Ma i messaggi vocali non finiscono qui, e poco dopo ne arriva un altro in cui qualcuno si spaccia per Amalia. “Ciao sono Amalia – si sente dire -, sono veramente spaventata. Caccia i soldi, ti prego. 10mila euro. Sono molto preoccupata, non voglio stare qua con niente. Dai, per favore, voglio tornare a casa. Sono spaventata. Non posso parlare con la voce normale perché non posso lasciare prove, capito? Quindi parlo con questa voce”. Una voce modificata, che però sembrerebbe più di un uomo che di una ragazza. “Sembra la voce di Matias che fa finta di essere Amalia”, argomenta Sciarelli.

Roma - La casa dove è stato trovato il corpo di Amalia Voican

E la voce di Amalia non può proprio essere, perché la 21enne è morta da settimane. “Questo Matias c’entra qualcosa con la morte di Amalia? – si chiede la giornalista -. Sa che aveva un problema al braccio, allora la conosce? Sa che è morta perché l’ha uccisa lui?”.

Roma - La scritta "Nena" nella casa dove è stato trovato il corpo di Amalia Voican

Amalia viene trovata cadavere il 2 maggio. “Quindici giorni, un mese fa”, raccontano a Chi l’ha visto? gli operai di due officine poco lontane dalla casa abbandonata in cui è stato trovato il corpo della 21enne. Un rifugio improvvisato dove è stata incisa anche la parola ‘Nena’, il soprannome con cui Amalia si faceva chiamare. “Girava qui da un paio di mesi – continuano gli operai parlando della 21enne -. Viveva insieme ad altra gente, gente di tutti i tipi. Ma non si vedeva più sempre da due mesi. Poi, con il primo caldo, dall’edificio è iniziato a uscire un forte odore e abbiamo chiamato la polizia. Pensavamo fosse un animale, invece era il corpo di una ragazza nascosto sotto una coperta. Il viso non c’era più, e gli animali mangiavano il cadavere. Chi dorme in quella casa gli ha messo una coperta sopra e in quella casa ha comunque continuato a dormire”.

Il caso di Amalia Voican a Chi l'ha visto?

Cosa è successo ad Amalia? Come è morta quella ragazza romena di 21 anni che ha vissuto anche a Corchiano?
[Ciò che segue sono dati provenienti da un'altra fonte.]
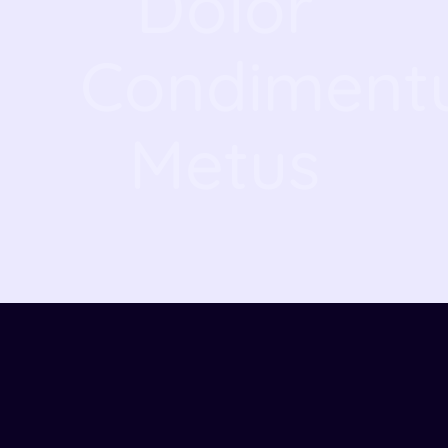
Dolor
Condimen
Metus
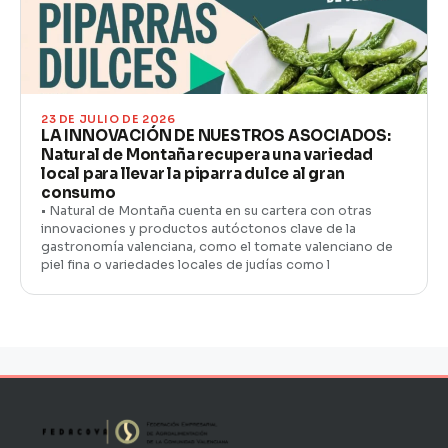
23 DE JULIO DE 2026
LA INNOVACIÓN DE NUESTROS ASOCIADOS:
Natural de Montaña recupera una variedad
local para llevar la piparra dulce al gran
consumo
• Natural de Montaña cuenta en su cartera con otras
innovaciones y productos autóctonos clave de la
gastronomía valenciana, como el tomate valenciano de
piel fina o variedades locales de judías como l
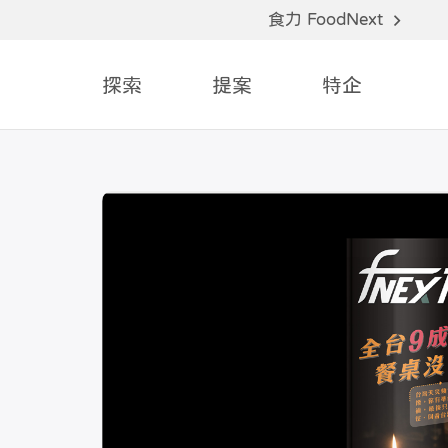
食力 FoodNext
探索
提案
特企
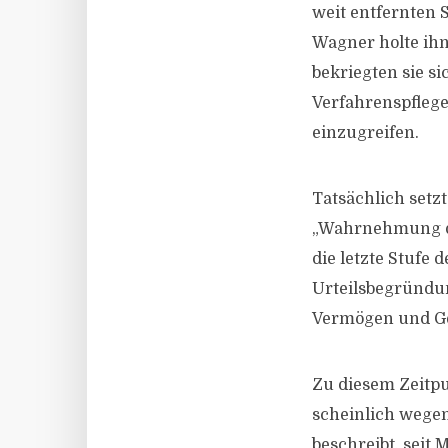
weit entfernten
Wagner holte ihn
bekriegten sie s
Verfahrenspflege
einzugreifen.
Tatsächlich setz
„Wahrnehmung der
die letzte Stufe
Urteilsbegründun
Vermögen und Ge
Zu diesem Zeitpu
scheinlich wegen
beschreibt, seit 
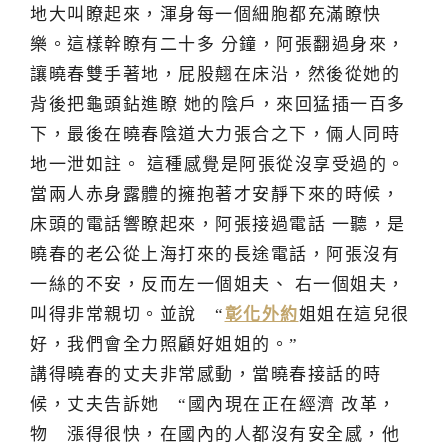
地大叫瞭起來，渾身每一個細胞都充滿瞭快
樂。這樣幹瞭有二十多 分鐘，阿張翻過身來，
讓曉春雙手著地，屁股翹在床沿，然後從她的
背後把龜頭鉆進瞭 她的陰戶，來回猛插一百多
下，最後在曉春陰道大力張合之下，倆人同時
地一泄如註。 這種感覺是阿張從沒享受過的。
當兩人赤身露體的擁抱著才安靜下來的時候，
床頭的電話響瞭起來，阿張接過電話 一聽，是
曉春的老公從上海打來的長途電話，阿張沒有
一絲的不安，反而左一個姐夫、 右一個姐夫，
叫得非常親切。並說 “
彰化外約
姐姐在這兒很
好，我們會全力照顧好姐姐的。”
講得曉春的丈夫非常感動，當曉春接話的時
候，丈夫告訴她 “國內現在正在經濟 改革，
物 漲得很快，在國內的人都沒有安全感，他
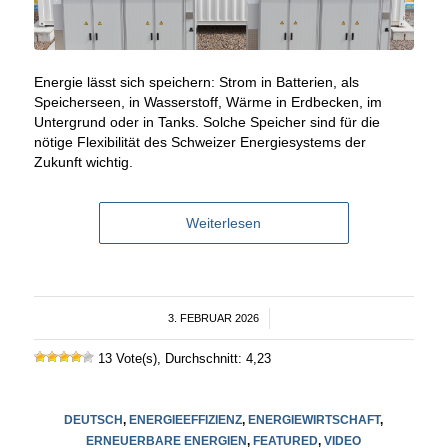
Energie lässt sich speichern: Strom in Batterien, als
Speicherseen, in Wasserstoff, Wärme in Erdbecken, im
Untergrund oder in Tanks. Solche Speicher sind für die
nötige Flexibilität des Schweizer Energiesystems der
Zukunft wichtig.
Weiterlesen
3. FEBRUAR 2026
/
13 Vote(s), Durchschnitt: 4,23
DEUTSCH
,
ENERGIEEFFIZIENZ
,
ENERGIEWIRTSCHAFT
,
ERNEUERBARE ENERGIEN
,
FEATURED
,
VIDEO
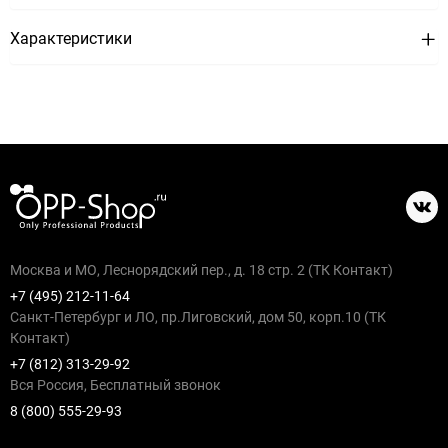
Характеристики
Москва и МО, Леснорядский пер., д. 18 стр. 2 (ТК Контакт)
+7 (495) 212-11-64
Санкт-Петербург и ЛО, пр.Лиговский, дом 50, корп.10 (ТК
Контакт)
+7 (812) 313-29-92
Вся Россия, Бесплатный звонок
8 (800) 555-29-93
Sicuramente nell’indifferenza di chi ha continuato a dormire vicino al suo cadavere, mentre quel corpo veniva mangiato dagli animali. “Qui è un continuo via vai di persone – sottolineano gli operai a Chi l’ha visto? -, una cosa improponibile. Gira voce che alla stazione c’è un personaggio che dice che qui c’è un ostello e fa venire tutte queste persone. Forse, si fa pagare. O almeno questo è quello che si racconta”.